The prisoners were attached to a long strand of rope and then paraded out of the prison and through the town of Port Stalwart. Cobiah counted ten guards in all, including the two still nursing their wounds back at the watch commander’s headquarters. Eleven, if you counted Pierandra. Taking a moment to size up the watch commander’s graceful step and thickly muscled arms, Cobiah decided to round the number up to twelve.

Twelve. There were almost as many prisoners—if Isaye and her crew were willing to take the risk . . . Cobiah glanced toward the tall woman, admiring how her dark hair shone with a soft reddish undertone in the morning light.

Blinking, he snapped his head down again. Twelve guards. Their numbers were close enough. The guards were carrying weapons. They had armor, and their hands were free. The prisoners, on the other hand . . .
What we have,
Cobiah thought,
is . . . is . . .

Two exhausted magic-users and a very annoyed charr.

Cobiah sighed under his breath. “We’re doomed.”

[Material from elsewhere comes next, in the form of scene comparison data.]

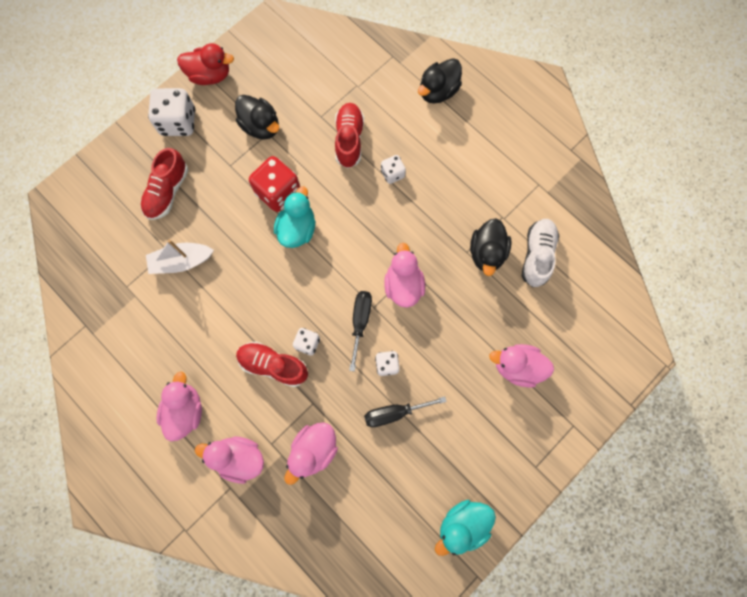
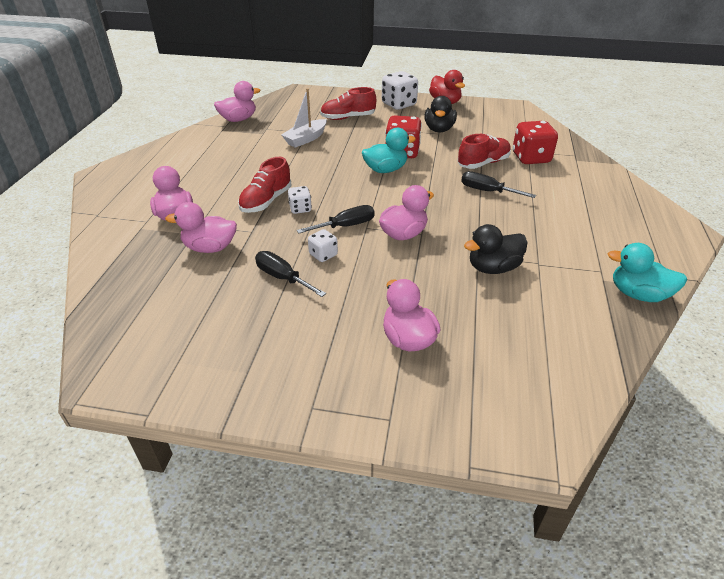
camera: 55 degrees right, 35 degrees down
white boat [146,240,214,274] -> white boat turned 90 degrees counterclockwise [281,88,327,148]
pink duck [156,372,202,441] -> pink duck moved to [214,81,260,122]
red shoe [236,342,308,387] -> red shoe turned 135 degrees counterclockwise [238,157,291,213]
white dice [381,155,406,184] -> black screwdriver [461,171,536,198]
black duck [418,58,462,104] -> none
turquoise duck [435,500,496,556] -> turquoise duck moved to [608,243,687,302]
white shoe [522,219,559,287] -> none
none -> red dice [513,121,558,164]

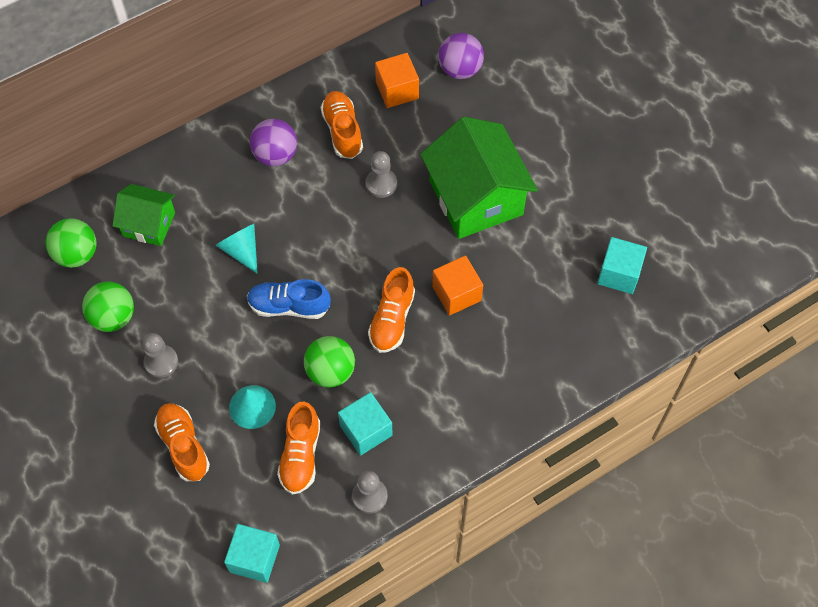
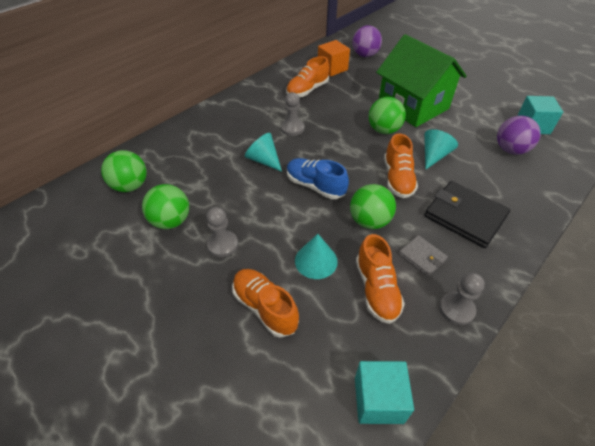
camera: 15 degrees left, 15 degrees down
green house [112,184,175,246] -> none
blue shoe [247,279,331,319] -> blue shoe turned 45 degrees clockwise [287,158,349,199]
purple ball [250,119,297,166] -> purple ball moved to [497,116,540,155]
orange shoe [321,91,363,159] -> orange shoe turned 105 degrees counterclockwise [286,56,329,97]
turquoise cube [338,392,393,456] -> grey wallet [399,235,448,276]
grey pawn [366,151,397,198] -> grey pawn moved to [281,92,304,136]
orange cube [432,255,483,316] -> turquoise cone [424,129,458,170]
none -> green ball [368,97,406,134]
none -> black wallet [424,181,510,248]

A rough gallows had been erected at the end of the dock closest to the guardhouse. A dozen tall beams stood like scarecrows at the edge of the jetty, each bearing a short crossbar from which hung a length of rope. A man stood at the gallows, tying the ropes into thirteen-coiled hoop knots that sailors called the devil’s window. Several locals gathered on the docks: fishermen and laborers, fellow sailors and local farmhands, all eager to see
the show. Henst spat on them from his place in line, returning their jeers with taunts of his own. The rest of the prisoners marched quietly and kept their thoughts to themselves.

A knot caught in Cobiah’s throat as they marched ever closer. He scanned the vessels in the harbor as they walked past each one, but the
Pride
was not among them. She must have been still waiting, hidden in their false cove near the harbor mouth.
Good,
Cobiah thought.
My crew won’t have to see this. More, they won’t be fools and risk their lives trying to save us before we hang.